Por Alberto de Avellar - Meus inquietos, pensantes e já calejados leitores, em meio a tantas propagandas enganosas, onde mentiras repetidas à exaustão acabam se transformando em “verdades absolutas”, Simões Filho segue como palco de uma realidade que, para muitos, já ultrapassou o limite do aceitável.
Não há mais espaço para dúvidas: o que antes parecia coincidência começa a ganhar contornos de um verdadeiro alinhamento de fatos que, na prática, fragilizam o governo do prefeito Devaldo Soares, o “Del do Cristo Rei”. E o mais intrigante é que esse movimento não nasce apenas da oposição — ao contrário, diversos alertas vêm sendo feitos por vozes que circulam dentro do próprio ambiente político e social do município.
Nesta segunda-feira (20), durante participação no podcast Tv Simões Filho 1 News, apresentado por Frank Rosa, o líder comunitário Pedro, representante da Associação de Palmares, trouxe à tona denúncias contundentes sobre a situação enfrentada pela população do distrito.
Pedro, que nos últimos anos vem se consolidando como uma das principais lideranças comunitárias da região — reduto eleitoral do vereador Orlando de Amadeu — não poupou críticas ao cenário de abandono vivido pelos moradores.

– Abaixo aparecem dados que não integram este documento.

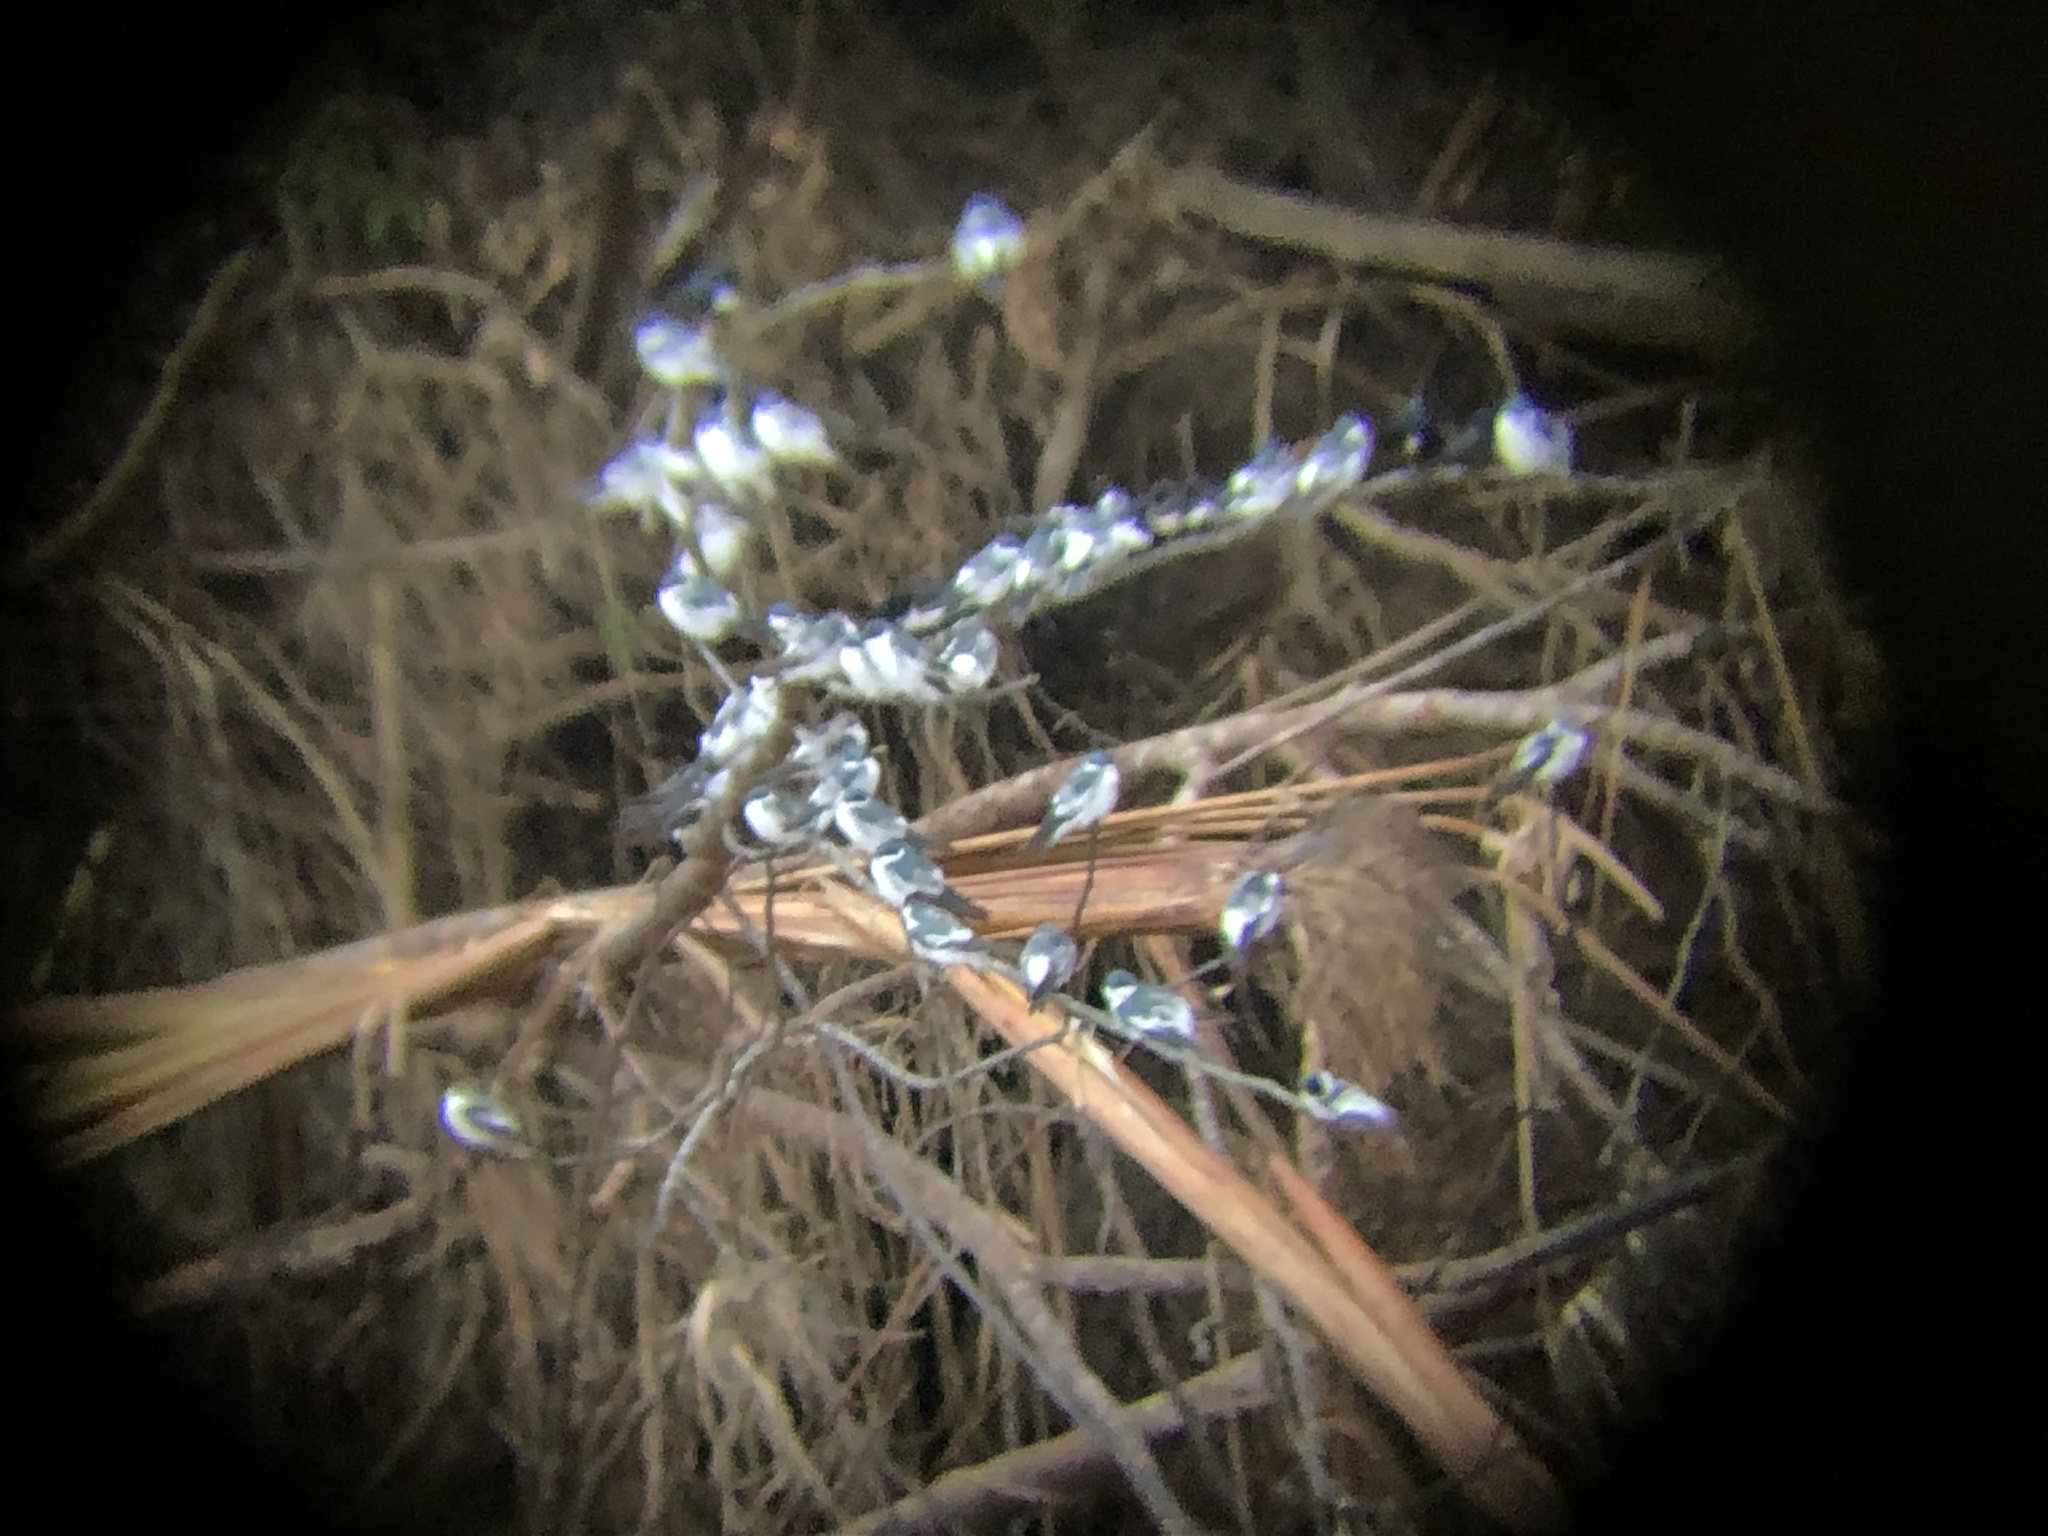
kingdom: Animalia
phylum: Chordata
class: Aves
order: Passeriformes
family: Hirundinidae
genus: Tachycineta
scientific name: Tachycineta albiventer
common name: White-winged swallow
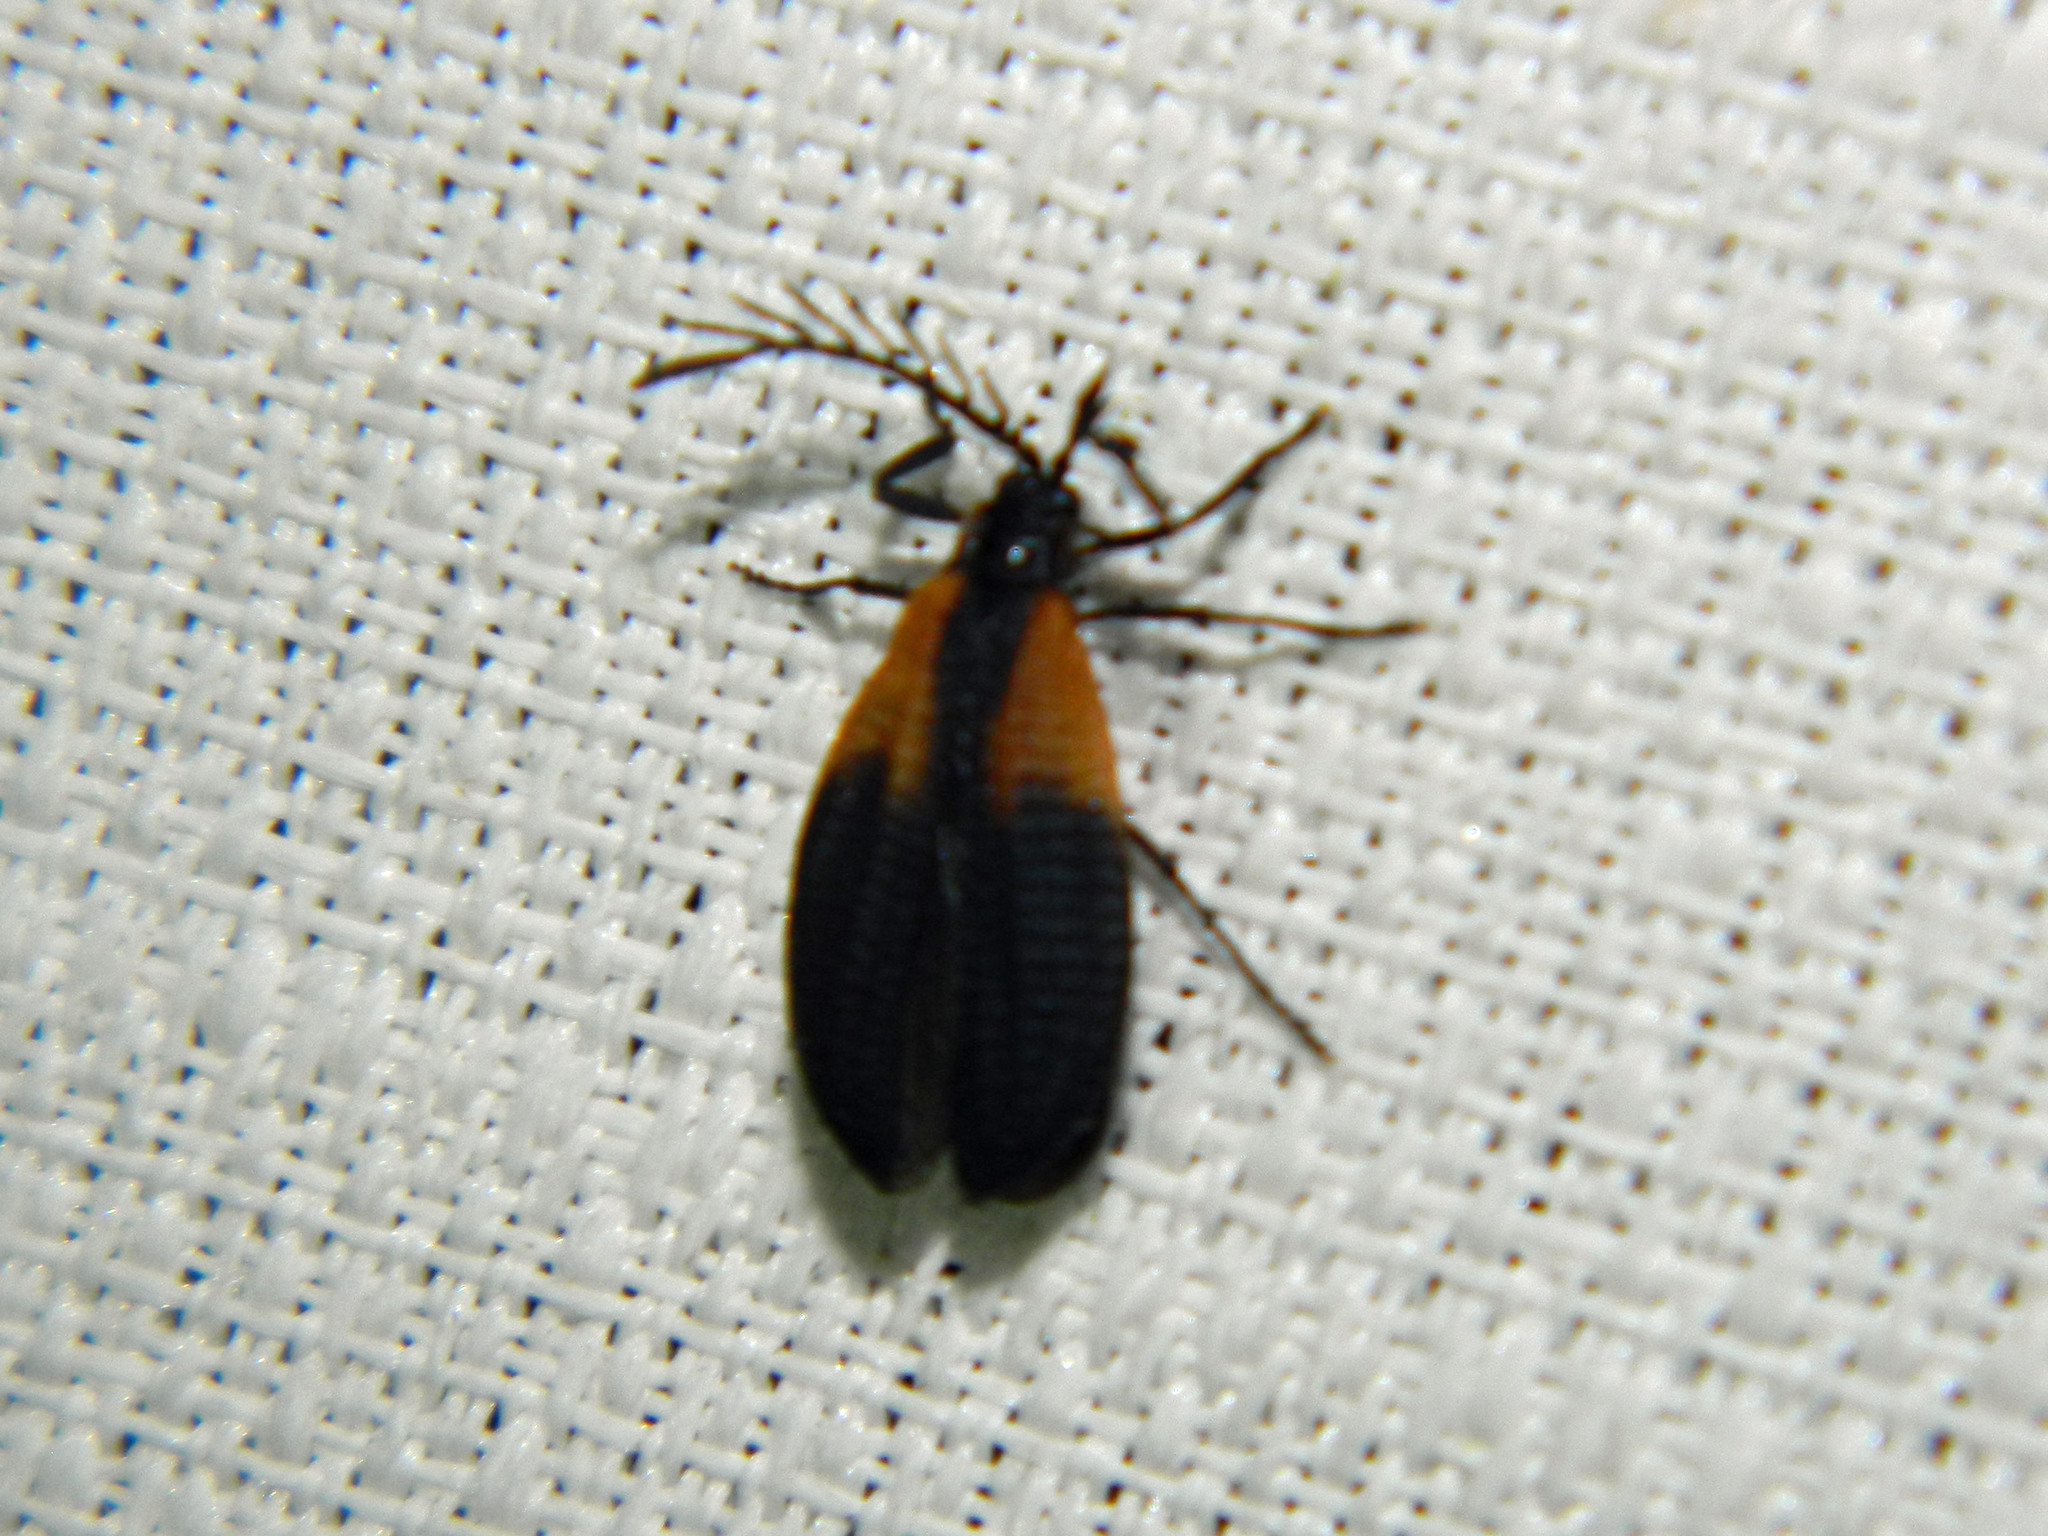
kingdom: Animalia
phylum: Arthropoda
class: Insecta
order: Coleoptera
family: Lycidae
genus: Caenia
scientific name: Caenia dimidiata
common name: Terminal net-winged beetle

Entre os pontos mais graves levantados durante a entrevista, destaca-se a falta total de transporte público para as comunidades ao longo da BA-093, o que, segundo ele, tem deixado a população praticamente isolada.
O líder comunitário também contestou declarações do vereador Orlando de Amadeu, que teria afirmado que o prefeito Del adquiriu 40 micro-ônibus novos, climatizados e com Wi-Fi, destinados a atender não apenas Palmares, mas todo o município com qualidade.
Segundo Pedro, a realidade é completamente diferente do discurso oficial.
Diante desse cenário, fica o questionamento: onde estão esses veículos e por que a população segue sem acesso ao transporte básico?
Como já dizia o velho ditado — e que parece cada vez mais atual na política local — “uma mentira contada várias vezes, com o apoio da máquina institucional, pode se transformar na grande ‘verdade’ de uma década.”
Agora, cabe ao cidadão assistir, refletir e, sobretudo, cobrar respostas.